Si Fatima* souhaite témoigner, malgré la peur des représailles, c'est pour sortir ses enfants de l'enfer dans lequel vit sa famille. Un quotidien transformé en enfer par la présence de réseaux de trafiquants de drogue. "Je me suis battu avec eux, mon fils a été agressé", rapporte Fatima.

La famille s'est installée au Mail, tout en haut du bâtiment A, en 2016. "Je vivais à Marseille, à la Busserine depuis plus de 20 ans. Mais j'ai accouché d'un enfant grand prématuré, notre appartement était devenu trop petit."

Au début son nouvel environnement lui plaît. Mais peu à peu, l'insalubrité gagne le logement de la famille. "Le bâtiment est laissé à l'abandon", déplore Fatima.

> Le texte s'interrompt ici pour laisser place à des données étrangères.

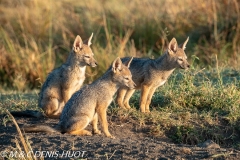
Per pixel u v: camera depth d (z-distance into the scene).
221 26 21.75
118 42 21.84
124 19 23.06
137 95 14.35
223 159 9.49
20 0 25.45
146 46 22.17
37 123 12.15
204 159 9.45
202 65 19.42
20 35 22.50
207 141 10.94
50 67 20.06
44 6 24.48
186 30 22.52
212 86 14.31
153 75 12.92
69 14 23.59
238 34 21.20
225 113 12.84
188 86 13.94
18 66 20.08
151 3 23.81
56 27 23.02
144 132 12.02
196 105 13.43
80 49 13.41
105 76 11.46
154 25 22.45
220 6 22.36
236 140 12.08
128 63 12.05
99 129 11.95
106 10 23.86
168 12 22.89
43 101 13.02
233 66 17.80
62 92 13.21
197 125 12.32
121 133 11.81
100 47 21.00
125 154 9.62
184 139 11.99
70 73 13.22
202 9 22.73
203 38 21.84
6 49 20.94
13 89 18.81
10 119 11.95
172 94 13.70
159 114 12.58
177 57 13.06
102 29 22.72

"Il y a les rats, les cafards, les seringues… Les deux ascenseurs de la tour ne marchent plus. Pour rentrer chez nous, on prend les escaliers. On a des courbatures. Parfois les enfants ne vont pas à l'école. Les personnes âgées ou handicapées ne peuvent pas sortir."

Des enfants attirés par le réseau

Fatima, ses huit enfants et sa mère qu'elle héberge subissent également la présence de trafiquants de drogue dans le bâtiment. "Quelle éducation pour nos enfants ? Ils boivent, ils fument dans les escaliers..."

La mère de famille s'inquiète surtout de l'attraction du réseau sur les plus jeunes. "Ils proposent aux enfants d'aller leur chercher des boissons pour dix euros. Alors à 10 ans, 11 ans ou 14 ans, ils se mettent à vendre [de la drogue NDLR]." 

Selon elle, la situation s'est aggravée l'été dernier, avec l'arrivée de bandes rivales. "Ils se battent à coup de couteaux devant les enfants", rapporte Fatima. Elle dit ne plus être libre de ses mouvements. "Il faut une autorisation pour faire venir un médecin ou une infirmière, parfois, ils nous bloquent."

"Il décident de nos vies, se désespère Fatima. On dit que la France est un état de droit. Mais où est le droit ici ?"

Parfois dans l'immeuble, l'électricité et le gaz sont coupés. Des sabotages que Fatima attribue "aux réseaux". "Je suis restée trois mois sans téléphone. Ils décident même quand on peut regarder la télé", constate la mère de famille.

"On risque de mourir brûlé"

La nuit du 4 au 5 juin dernier, un appartement est incendié au troisième étage. "On y a échappé de peu, souffle Fatima. Les bouteilles de gaz auraient pu exploser."

Selon les associations du quartier, cette technique est parfois utilisée par les trafiquants pour pousser les habitants au départ et récupérer les appartements pour leurs affaires.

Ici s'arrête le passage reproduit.